The party would be even more foolish to push policies and programmes that run counter to the promises it made to the voter in the Lok Sabha election. Its electoral success was attributable to its projection of a programme of social healing, focused on reaffirming secularism, redressing of grievances related to agrarian distress and unrelieved unemployment, and correcting some terrible iniquities and imbalances of the recent past, including stagnation or a fall in social indicators, growing income and regional disparities, and discrimination against the minorities.
It promised to move away from neoliberal 'free-market' agendas to a Left-of-Centre emphasis on improving the lot of the common people (the aam aadmi, who subtly displaced the garib, the poor, in party slogans). Human welfare, not GDP growth or stockmarket indexes, was to be the criterion of relevance and success.
Yet, numerous programmes to achieve this were abandoned -- including rural debt relief and credit provision, doubling the public health budget, reducing regional disparities, empowering the minorities, and guaranteeing the freedom of information. The UPA also diluted compulsory education for all children under 14, and employment guarantee with universal access for all rural households, etc.
Instead, under the P Chidambaram-Montek Singh Ahluwalia dispensation, the UPA's emphasis is on tax breaks for corporations and rich people, schemes to attract foreign investment into telecom and banking, creating further macro-economic distortions, strengthening monopolies through tight patent laws, and on following a WTO-dictated trade regime which is hopelessly biased against Third World interests.

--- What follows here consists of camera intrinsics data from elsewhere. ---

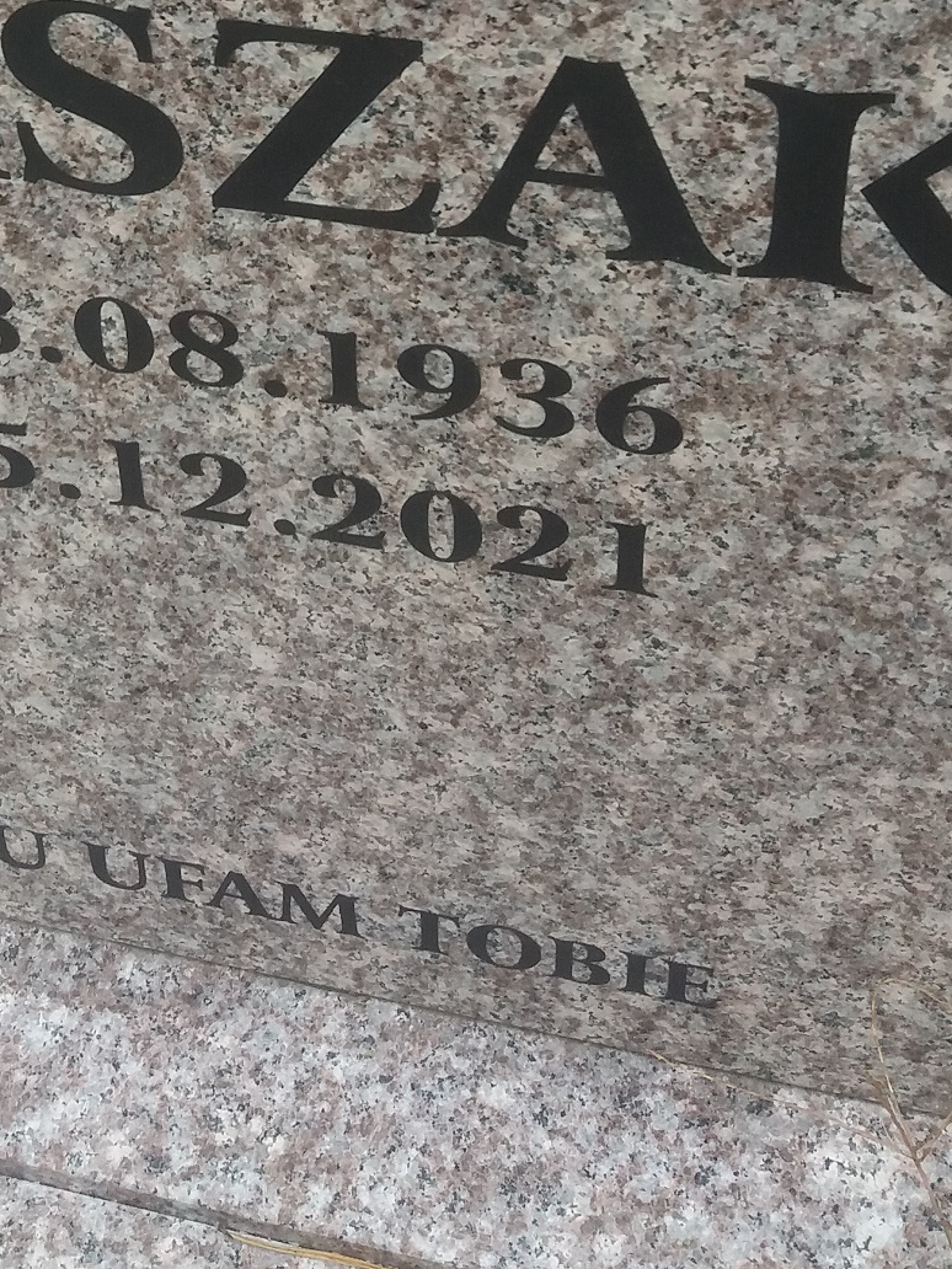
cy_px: 20
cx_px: 197
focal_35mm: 56
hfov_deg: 25.7
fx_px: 2053
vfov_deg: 31.9
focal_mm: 3.7
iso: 64
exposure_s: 1/254
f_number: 1.9
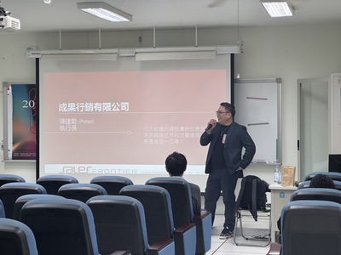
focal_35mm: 77
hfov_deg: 25.3
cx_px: 170
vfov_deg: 19.1
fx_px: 759
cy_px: 128
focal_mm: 9
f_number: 2.8
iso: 160
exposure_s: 1/60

This has increasingly alienated the Left from the UPA -- despite the flexibility the Communist Parties have shown, for instance, in not opposing FDI in aviation and in allowing multinational corporations to set up new wholly-owned subsidiaries without consulting existing joint-venture companies. The government's strategy is not so much to negotiate with the Left parties as to get the corporate media to malign them as some kind of pre-modern or medieval dinosaurs identical to the xenophobic, chauvinist and truly anti-modern Sangh Parivar, which blindly defends domestic monopolies against competition and modernisation, and effectively opposes improvements in productivity.

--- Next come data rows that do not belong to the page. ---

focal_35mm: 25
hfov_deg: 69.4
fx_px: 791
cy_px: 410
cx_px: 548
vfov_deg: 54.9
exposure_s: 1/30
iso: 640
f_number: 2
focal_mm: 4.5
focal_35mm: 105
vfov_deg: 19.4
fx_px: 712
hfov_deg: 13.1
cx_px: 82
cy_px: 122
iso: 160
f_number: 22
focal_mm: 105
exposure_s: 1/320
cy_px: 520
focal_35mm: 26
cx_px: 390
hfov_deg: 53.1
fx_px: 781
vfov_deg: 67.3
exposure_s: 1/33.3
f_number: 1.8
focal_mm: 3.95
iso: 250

As argued earlier, the Left sometimes uses conservative-sounding or outmoded language. But it essentially represents modernist and egalitarian politics, committed to justice. These values are firmly rooted in the critical-scientific Enlightenment tradition. The Far Right, especially of the Hindutva variety, loathes the Enlightenment and is deeply uncomfortable with Liberty, Equality and Fraternity.
The Left is articulating demands which closely correspond to what ordinary people want and aspire to.

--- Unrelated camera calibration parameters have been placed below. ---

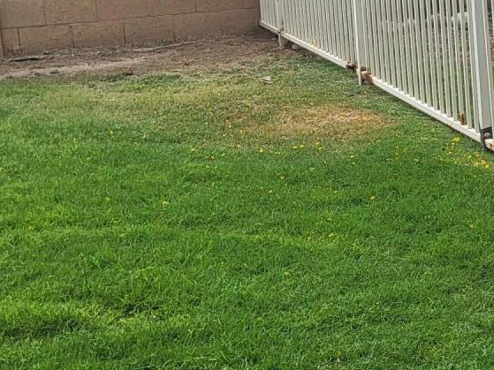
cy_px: 193
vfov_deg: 15.9
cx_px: 634
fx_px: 1327
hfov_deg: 19.5
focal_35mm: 93
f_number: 1.8
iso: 50
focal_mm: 4.25
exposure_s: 1/2775
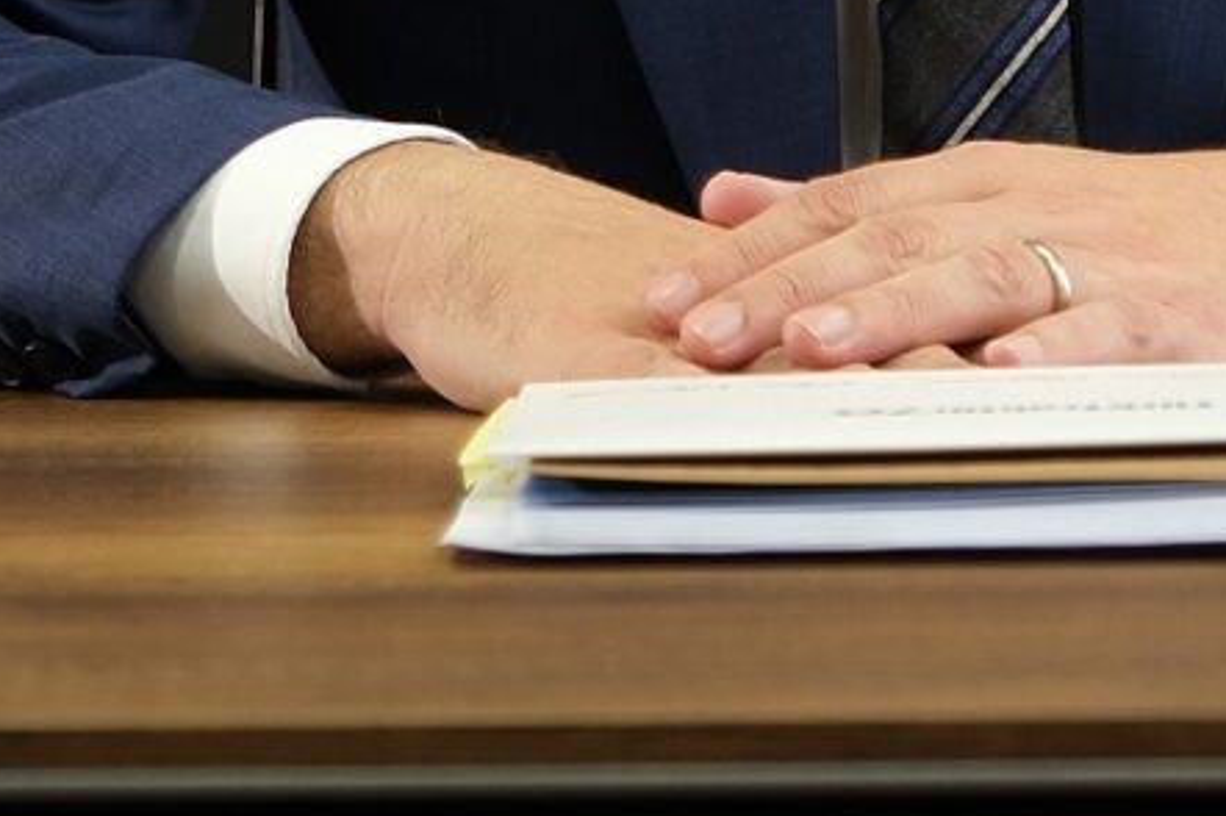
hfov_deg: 5.6
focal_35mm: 371
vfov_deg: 3.6
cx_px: 1065
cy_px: -1081
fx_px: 12625
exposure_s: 1/80
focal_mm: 42.7
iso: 250
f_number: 2.8
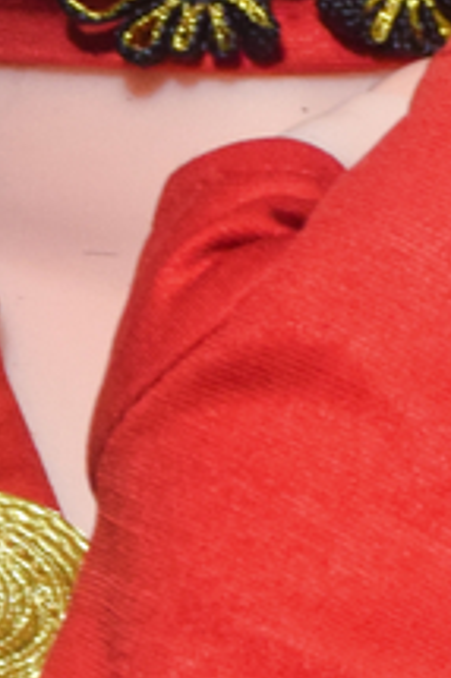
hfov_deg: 2.1
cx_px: 148
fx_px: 12497
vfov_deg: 3.1
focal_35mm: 664
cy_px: 180
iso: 1000
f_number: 9
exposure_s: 1/50
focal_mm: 62
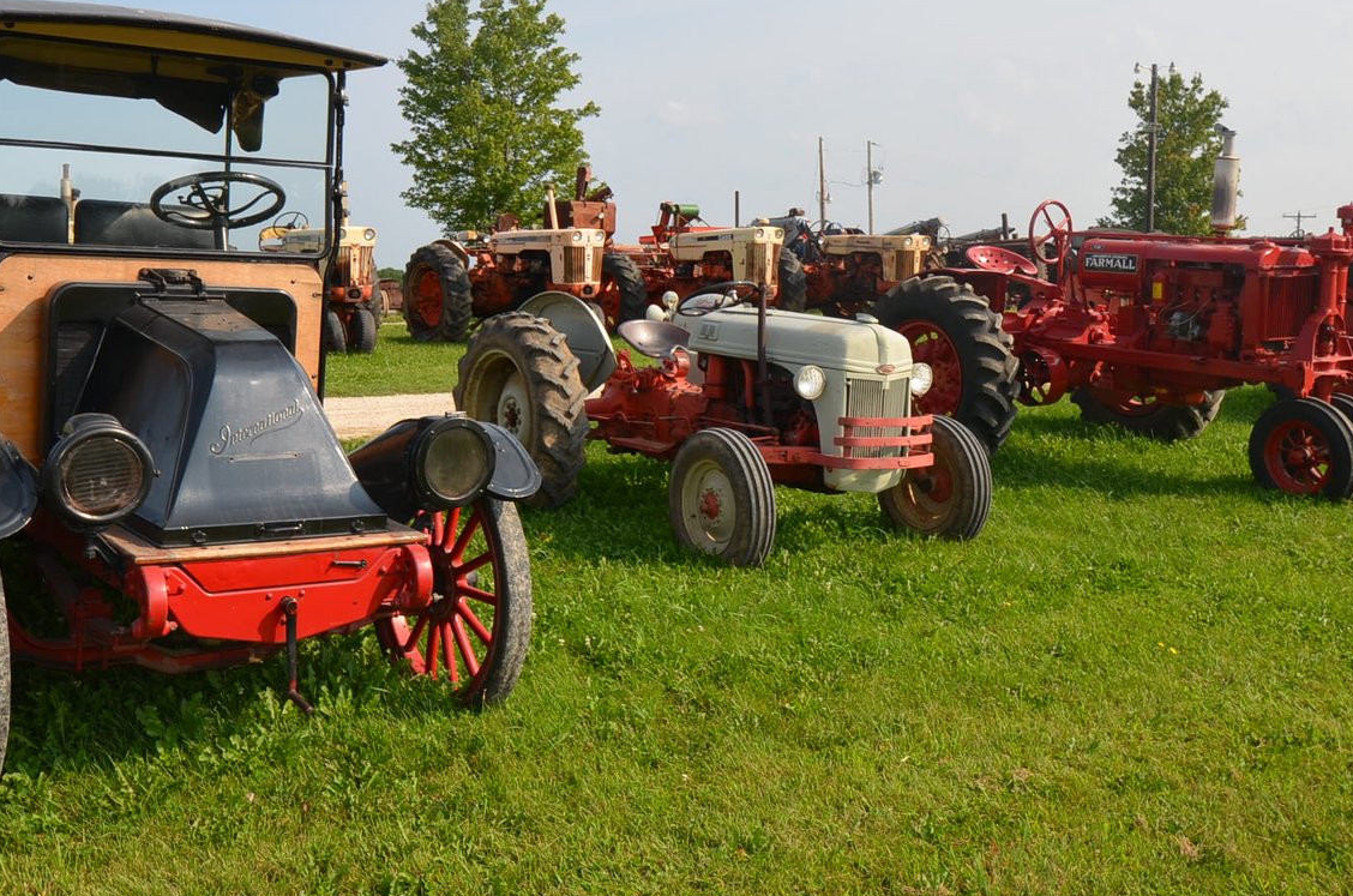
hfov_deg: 49.9
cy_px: 324
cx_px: 680
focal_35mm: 39
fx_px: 1454
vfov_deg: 34.0
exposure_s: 1/200
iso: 100
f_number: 8
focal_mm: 17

The people will judge the UPA not by what it does for FDI in banking and reduction of taxes on cars and airconditioners, but what it does to reduce joblessness, and to provide healthcare, education and safe drinking water. If the UPA continues to drift Rightwards, it is liable to be punished as severely by the people as was the NDA.
If the Congress does not want to be complicit in this disastrous process, Sonia Gandhi must intervene and urgently begin course correction. The National Advisory Council, which she heads, has done useful work. What's needed is policy correction at the level of the Congress and the UPA. This brooks no delay.